Every line in the data below that holds "destaca" should be found and copied.
# # # # # # #
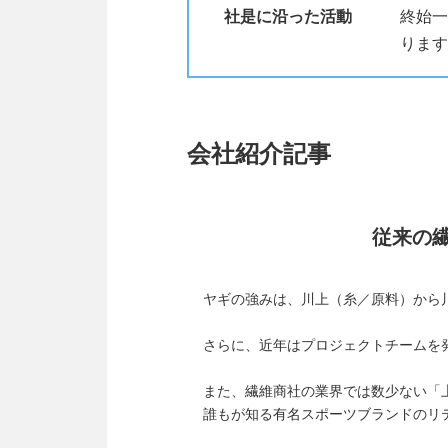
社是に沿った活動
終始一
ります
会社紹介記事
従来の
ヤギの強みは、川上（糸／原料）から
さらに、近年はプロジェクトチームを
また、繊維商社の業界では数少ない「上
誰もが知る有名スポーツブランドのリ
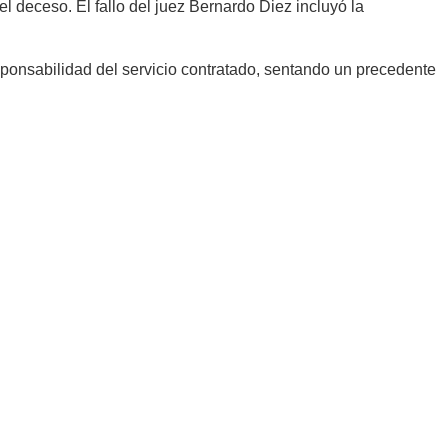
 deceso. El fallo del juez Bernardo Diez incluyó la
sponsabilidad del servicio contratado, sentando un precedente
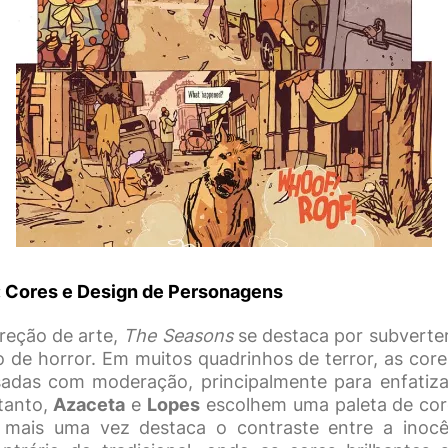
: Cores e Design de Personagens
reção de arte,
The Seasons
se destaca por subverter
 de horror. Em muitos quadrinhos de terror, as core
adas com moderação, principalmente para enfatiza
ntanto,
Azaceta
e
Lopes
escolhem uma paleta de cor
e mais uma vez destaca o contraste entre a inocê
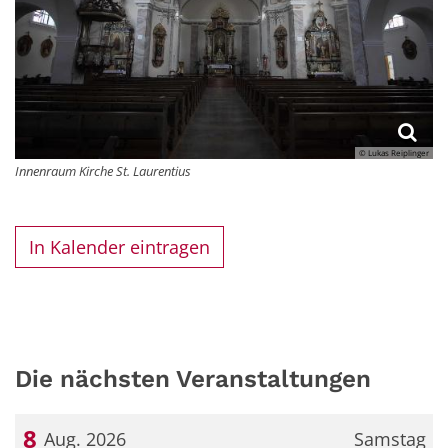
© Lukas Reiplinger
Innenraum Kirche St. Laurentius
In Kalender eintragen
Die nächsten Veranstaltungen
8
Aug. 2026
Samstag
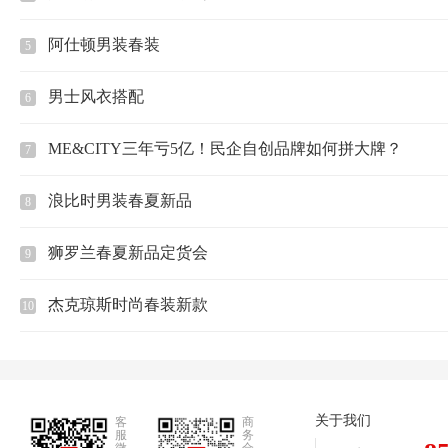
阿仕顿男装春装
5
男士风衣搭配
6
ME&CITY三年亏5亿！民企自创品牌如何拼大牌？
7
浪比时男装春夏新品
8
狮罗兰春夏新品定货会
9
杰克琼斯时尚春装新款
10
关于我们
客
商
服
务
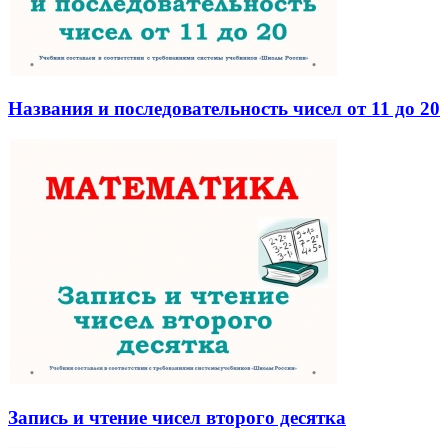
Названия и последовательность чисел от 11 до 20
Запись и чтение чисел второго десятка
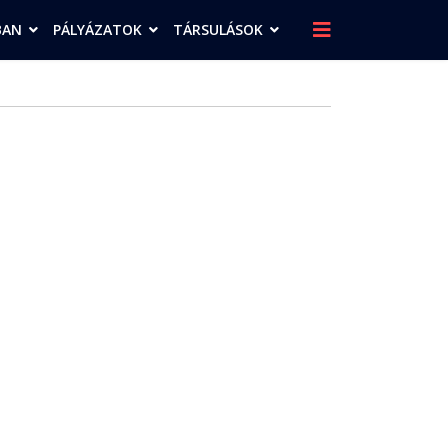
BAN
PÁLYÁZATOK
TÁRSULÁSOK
# # # # # # #
## ANSWER
se destaca por subverter
e mais uma vez destaca o contraste entre a inocê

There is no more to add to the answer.